I wanted to make an improvement to the quadcopter since the timber arms, although cheap to replace, tend to break too easily. The main problem is that on impact the force tends to split the timber where it mounts into the hub.
I came up with a quick printed arm design and then did some testing. This also gave me a chance to compare the real life results with the FEA simulation. Here are the results. The print settings were two shells, 5% fill, 0.2mm layer height and took a little over 2 hours to print using slow enough print speeds to get a nice print in ABS.
The testing was using a small digital kitchen scales with the printed arm held in an adjustable wrench, producing a load of ~800gms.
As can be seen the displacement from an “upward” force (lift force or downward impact with the ground) is excessive. The simulation sees 16mm at the tip which is close to what is seen in the real life test.

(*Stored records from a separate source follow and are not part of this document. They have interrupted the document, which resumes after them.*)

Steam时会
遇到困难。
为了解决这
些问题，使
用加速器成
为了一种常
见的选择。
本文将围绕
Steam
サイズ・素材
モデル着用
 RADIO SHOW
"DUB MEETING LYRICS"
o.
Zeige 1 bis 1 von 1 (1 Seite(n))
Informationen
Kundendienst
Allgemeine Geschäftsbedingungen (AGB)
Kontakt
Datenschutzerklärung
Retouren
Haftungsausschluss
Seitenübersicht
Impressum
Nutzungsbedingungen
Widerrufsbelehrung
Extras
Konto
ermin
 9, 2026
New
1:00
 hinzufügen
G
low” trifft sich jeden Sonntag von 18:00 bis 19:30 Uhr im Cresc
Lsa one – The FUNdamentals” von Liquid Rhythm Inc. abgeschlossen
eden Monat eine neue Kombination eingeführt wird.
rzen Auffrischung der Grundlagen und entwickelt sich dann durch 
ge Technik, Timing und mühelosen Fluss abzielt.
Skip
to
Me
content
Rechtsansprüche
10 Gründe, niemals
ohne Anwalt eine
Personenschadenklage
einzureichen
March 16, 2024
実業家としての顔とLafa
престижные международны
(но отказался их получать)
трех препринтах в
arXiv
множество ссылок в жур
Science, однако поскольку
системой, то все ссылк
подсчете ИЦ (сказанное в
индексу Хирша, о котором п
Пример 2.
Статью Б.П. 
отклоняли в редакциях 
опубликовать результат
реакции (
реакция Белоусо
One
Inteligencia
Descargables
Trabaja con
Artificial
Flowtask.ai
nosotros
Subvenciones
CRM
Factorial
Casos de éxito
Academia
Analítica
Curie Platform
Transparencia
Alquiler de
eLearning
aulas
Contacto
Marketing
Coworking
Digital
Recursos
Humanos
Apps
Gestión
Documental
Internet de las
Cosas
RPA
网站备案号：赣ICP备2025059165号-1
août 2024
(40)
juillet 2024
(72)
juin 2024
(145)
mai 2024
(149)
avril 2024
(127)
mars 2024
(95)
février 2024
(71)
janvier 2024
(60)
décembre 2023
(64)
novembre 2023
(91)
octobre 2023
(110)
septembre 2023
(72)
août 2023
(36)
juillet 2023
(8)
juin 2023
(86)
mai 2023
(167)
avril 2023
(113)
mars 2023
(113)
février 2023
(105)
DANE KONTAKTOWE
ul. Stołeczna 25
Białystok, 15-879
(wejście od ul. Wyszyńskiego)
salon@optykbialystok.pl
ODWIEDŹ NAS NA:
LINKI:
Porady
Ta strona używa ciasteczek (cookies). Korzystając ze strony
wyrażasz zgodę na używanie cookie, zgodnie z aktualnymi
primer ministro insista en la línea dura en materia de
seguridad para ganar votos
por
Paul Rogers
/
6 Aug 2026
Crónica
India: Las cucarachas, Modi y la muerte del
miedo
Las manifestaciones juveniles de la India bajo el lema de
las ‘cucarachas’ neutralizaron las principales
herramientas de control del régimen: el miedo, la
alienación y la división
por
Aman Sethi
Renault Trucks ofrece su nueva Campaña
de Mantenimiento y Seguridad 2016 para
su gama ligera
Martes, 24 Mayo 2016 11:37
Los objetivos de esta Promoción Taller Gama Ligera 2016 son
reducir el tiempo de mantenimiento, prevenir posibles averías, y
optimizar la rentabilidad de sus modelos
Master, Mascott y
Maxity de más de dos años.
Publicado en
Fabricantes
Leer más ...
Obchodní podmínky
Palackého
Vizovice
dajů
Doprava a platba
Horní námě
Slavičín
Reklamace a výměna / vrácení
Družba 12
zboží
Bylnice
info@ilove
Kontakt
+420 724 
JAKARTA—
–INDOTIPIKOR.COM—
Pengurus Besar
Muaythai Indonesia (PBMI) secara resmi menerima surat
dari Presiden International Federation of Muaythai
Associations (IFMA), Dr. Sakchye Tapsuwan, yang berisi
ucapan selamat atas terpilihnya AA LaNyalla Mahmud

The arm was definitely too flexible in the up/down direction with too much stress & strain in the part.
The part performed much better in the side loading where the trellis structure comes into play.
The arm was much stiffer with the side loading test ( similar to a forward impact or hitting the ground at speed).
A little bit of flex is wanted to absorb the impact forces and dampen vibrations but if the airframe is too flexible it will lead to problems with the stabilisation computer and poor responsiveness from the quadcopter in flight.
With a bit of work a much better design could be made which would perform well in all directions while also increasing the stiffness. There is also a new filament for FDM printers which has chopped strands of carbon fibre in the plastic. The fibre filled filament could make a big improvement to the strength of the part while also keeping weight to a minimum.